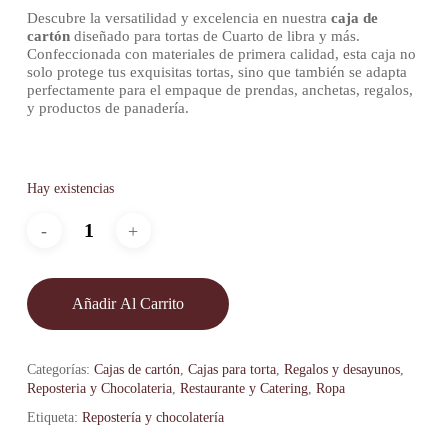
Descubre la versatilidad y excelencia en nuestra
caja de
cartón
diseñado para tortas de Cuarto de libra y más.
Confeccionada con materiales de primera calidad, esta caja no
solo protege tus exquisitas tortas, sino que también se adapta
perfectamente para el empaque de prendas, anchetas, regalos,
y productos de panadería.
Hay existencias
Añadir Al Carrito
Categorías:
Cajas de cartón
,
Cajas para torta
,
Regalos y desayunos
,
Reposteria y Chocolateria
,
Restaurante y Catering
,
Ropa
Etiqueta:
Repostería y chocolatería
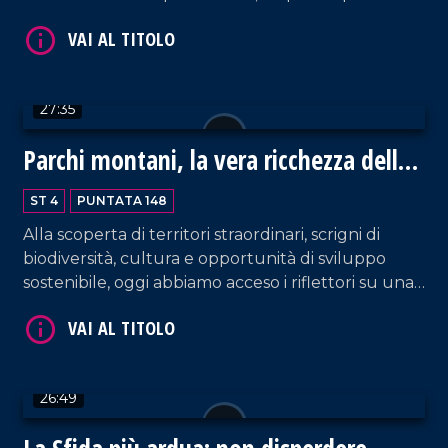
numerose missioni umanitarie in Africa. Oggi ci ha
raccontato le sfide quotidiane di amministrare un
piccolo comune calabrese.
27:35
Parchi montani, la vera ricchezza della
Calabria
VAI AL TITOLO
ST 4
PUNTATA 148
Alla scoperta di territori straordinari, scrigni di
biodiversità, cultura e opportunità di sviluppo
sostenibile, oggi abbiamo acceso i riflettori su una
delle risorse più preziose: I parchi montani. In
studio Noemi Guzzo, guida ufficiale del Parco
Nazionale della Sila.
26:49
VAI AL TITOLO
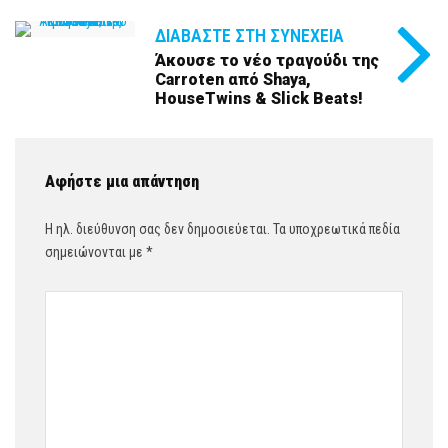
ΔΙΑΒΆΣΤΕ ΣΤΗ ΣΥΝΈΧΕΙΑ
Άκουσε το νέο τραγούδι της
Carroten από Shaya,
HouseTwins & Slick Beats!
Αφήστε μια απάντηση
Η ηλ. διεύθυνση σας δεν δημοσιεύεται.
Τα υποχρεωτικά πεδία
σημειώνονται με
*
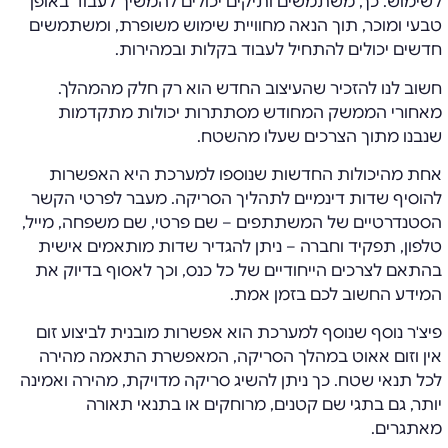
לשימוש. כך, משתמשים ותיקים יכולים להמשיך לעבוד באופן
טבעי ומוכר, תוך הנאה מחוויית שימוש משופרת, ומשתמשים
חדשים יכולים להתחיל לעבוד בקלות ובמהירות.
חשוב לנו להזכיר שהעיצוב החדש הוא רק חלק מהמהלך.
מאחורי הממשק המחודש מסתתרות יכולות מתקדמות
שנבנו מתוך הצרכים שעלו מהשטח.
אחת מהיכולות החדשות שנוספו למערכת היא האפשרות
להוסיף שדות דינמיים לתהליך הסריקה. מעבר לפרטי הקשר
הסטנדרטיים של המשתתפים – שם פרטי, שם משפחה, מייל,
טלפון, תפקיד וחברה – ניתן להגדיר שדות מותאמים אישית
בהתאם לצרכים הייחודיים של כל כנס, וכך לאסוף בדיוק את
המידע החשוב לכם בזמן אמת.
פיצ'ר נוסף שנוסף למערכת הוא אפשרות מובנית לביצוע זום
אין וזום אאוט במהלך הסריקה, המאפשרת התאמה מהירה
לכל תנאי שטח. כך ניתן להשיג סריקה מדויקת, מהירה ואמינה
יותר, גם בתגי שם קטנים, מרוחקים או בתנאי תאורה
מאתגרים.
■ ■ ■ ■ ■
• **YOUR INSTRUCTIONS**
Using the listing above, reproduce word for word every line from the one containing "Cajas de cartón" through the one containing "PUNTATA 148". Pictures must be left out.

• **SOLUTION TO THIS PROBLEM**
Cajas de cartón
,
Cajas para torta
,
Regalos y desayunos
,
Reposteria y Chocolateria
,
Restaurante y Catering
,
Ropa
Etiqueta:
Repostería y chocolatería
numerose missioni umanitarie in Africa. Oggi ci ha
raccontato le sfide quotidiane di amministrare un
piccolo comune calabrese.
27:35
Parchi montani, la vera ricchezza della
Calabria
VAI AL TITOLO
ST 4
PUNTATA 148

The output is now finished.